A popular post from April 2009
by Annette Lyon
This past weekend I attended writing conference and sat in our own Josi's class about building your own writing community. It's a topic I hadn't thought much about as a topic, but when I stopped and sat back, I realized just how important it is.
I'm sure Josi will do a much better job of explaining it another time (please do, Josi!), but for now, I want to mention it and encourage writers to build their own communities.
You'll have many types as your career progresses, and they're all important in their own way. I can safely say that without some of mine, I wouldn't be where I am today.
For me, the start here was with the League of Utah Writers and my local chapter meetings. Look around where you are to see if there's a similar organization where you live.
From chapter meetings, I branched out to attending LUW's annual conference (boy, was I terrified for that first one!) and then their spring workshops. I made several writer friends I'm still in contact with today.
I learned a ton, but even better, thanks to some of those contacts, I ended up landing in my next type of community:
I joined a group with several aspiring, but unpublished, writers. Over nine years later, we're all published, several of us are award-winning, and we've all got writing careers and deadlines.
But it's more than success our group has brought; it's also provided us with emotional support. There are some things only other writers understand, and those are the things you can share around the critique group table. I know I get antsy and on edge if I miss too many weeks of meetings. I need my group to keep me in balance.
These encompass a lot of things:
E-mail lists made up of lots of writers who are in the same market you are.
Your blog and the blogs of others you read and the relationships you build through them.
Online critique groups, forums, and other organizations you belong to.
Online marketing efforts.
These can all be amazingly powerful in many ways. My online communities have given moral support, provided answers to research questions, and brought me many friends and professional contacts.
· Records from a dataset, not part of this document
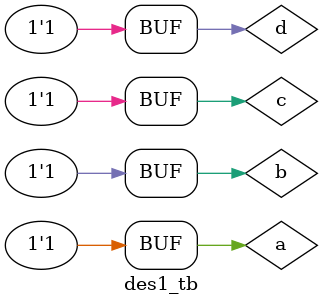
<source format=v>
module des1 (a,b,c,d,e);
  input a,b,c,d;
  output e;
  wire ab;
  wire f;
  wire g; 
  
and (ab,a,b);
  nor (f,c,d);
    and (g,ab,f);
    nand (e,ab,g);
  
endmodule

module des1_tb();
  
  reg a,b,c,d;
  wire e;
  
  
  des1 a1(a,b,c,d,e);
  
  initial begin
    
    $monitor("value of a=%b, b=%b,c=%b,d=%b,e=%b");
    
    a=0; b=0; c=0; d=0;
    #50 a=0; b=0; c=0; d=0;
    #50 a=1; b=0; c=0; d=0;
    #50 a=0; b=1; c=0; d=0;
    #50 a=0; b=0; c=1; d=0;
    #50 a=0; b=0; c=0; d=1;
    #50 a=1; b=1; c=0; d=0;
    #50 a=0; b=1; c=1; d=0;
    #50 a=0; b=0; c=1; d=1;
    #50 a=1; b=0; c=0; d=1;
    #50 a=1; b=0; c=1; d=0;
    #50 a=1; b=1; c=1; d=0;
    #50 a=0; b=1; c=1; d=1;
    #50 a=1; b=1; c=0; d=1;
    #50 a=1; b=0; c=1; d=1;
    #50 a=1; b=1; c=1; d=1;
    
  end
endmodule

</source>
The longer I'm in this business, the more I see that those who are willing to give and help each other out are the ones who will succeed the most in the long run.
Keep in mind that how you present yourself to some of your communities is critical. My critique group doesn't mind if I occasionally whine and throw a pity party, but you won't see the same kind of thing on my blog, where I need to maintain a bit more professionalism. Whining isn't a way to make people want to buy my books.
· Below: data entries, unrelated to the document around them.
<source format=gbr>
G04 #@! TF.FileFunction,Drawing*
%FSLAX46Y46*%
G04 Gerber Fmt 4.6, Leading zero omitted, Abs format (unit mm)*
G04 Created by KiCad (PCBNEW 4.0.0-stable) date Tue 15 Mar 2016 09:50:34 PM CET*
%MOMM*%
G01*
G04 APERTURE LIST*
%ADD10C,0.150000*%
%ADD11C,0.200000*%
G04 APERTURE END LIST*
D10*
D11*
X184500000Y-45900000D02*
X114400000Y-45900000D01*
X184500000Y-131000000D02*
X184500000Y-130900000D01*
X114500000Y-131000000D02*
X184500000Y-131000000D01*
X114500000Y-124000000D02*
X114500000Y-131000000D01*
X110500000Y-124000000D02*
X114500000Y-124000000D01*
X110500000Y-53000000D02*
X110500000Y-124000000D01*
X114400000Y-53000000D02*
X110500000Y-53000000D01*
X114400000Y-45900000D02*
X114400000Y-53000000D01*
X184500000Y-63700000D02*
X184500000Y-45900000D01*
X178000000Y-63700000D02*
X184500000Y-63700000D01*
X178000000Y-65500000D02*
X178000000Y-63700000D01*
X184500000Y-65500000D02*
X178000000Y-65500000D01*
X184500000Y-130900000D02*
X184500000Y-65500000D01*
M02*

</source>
By the same token, be aware of how you present yourself in blog comments, at conferences, and in other professional interactions.
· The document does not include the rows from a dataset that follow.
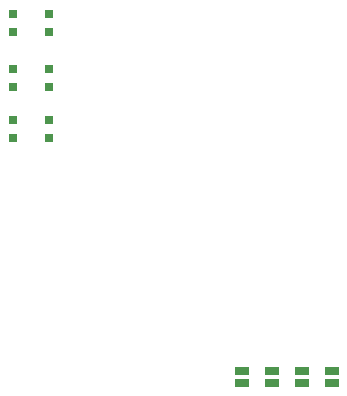
<source format=gtp>
%TF.GenerationSoftware,KiCad,Pcbnew,(5.1.10)-1*%
%TF.CreationDate,2021-10-30T13:12:34+08:00*%
%TF.ProjectId,EGPad,45475061-642e-46b6-9963-61645f706362,rev?*%
%TF.SameCoordinates,Original*%
%TF.FileFunction,Paste,Top*%
%TF.FilePolarity,Positive*%
%FSLAX46Y46*%
G04 Gerber Fmt 4.6, Leading zero omitted, Abs format (unit mm)*
G04 Created by KiCad (PCBNEW (5.1.10)-1) date 2021-10-30 13:12:34*
%MOMM*%
%LPD*%
G01*
G04 APERTURE LIST*
%ADD10R,1.143000X0.635000*%
%ADD11R,0.750000X0.800000*%
G04 APERTURE END LIST*
D10*
%TO.C,JP4*%
X178054000Y-66047620D03*
X178054000Y-67048380D03*
%TD*%
%TO.C,JP3*%
X180594000Y-66055220D03*
X180594000Y-67055980D03*
%TD*%
%TO.C,JP2*%
X183134000Y-66047620D03*
X183134000Y-67048380D03*
%TD*%
%TO.C,JP1*%
X185674000Y-66047620D03*
X185674000Y-67048380D03*
%TD*%
D11*
%TO.C,C6*%
X158623000Y-37326000D03*
X158623000Y-35826000D03*
%TD*%
%TO.C,C5*%
X161671000Y-37326000D03*
X161671000Y-35826000D03*
%TD*%
%TO.C,C4*%
X158623000Y-42025000D03*
X158623000Y-40525000D03*
%TD*%
%TO.C,C3*%
X161671000Y-42025000D03*
X161671000Y-40525000D03*
%TD*%
%TO.C,C2*%
X158623000Y-46343000D03*
X158623000Y-44843000D03*
%TD*%
%TO.C,C1*%
X161671000Y-46343000D03*
X161671000Y-44843000D03*
%TD*%
M02*

</source>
With blogs and e-mail in particular, you might be trying to be funny but come across in a way you didn't intend, because tone can be hard to interpret correctly in those venues.
Always be genuine and honest in every community. Be yourself. But that doesn't mean publicly criticizing someone else in your market or otherwise demeaning another person.
As Josi said in her class, publishing is a small sandbox; play nice.
What you put out will come back to you in spades, whether it's positive or negative. It's definitely worth sending out the positive.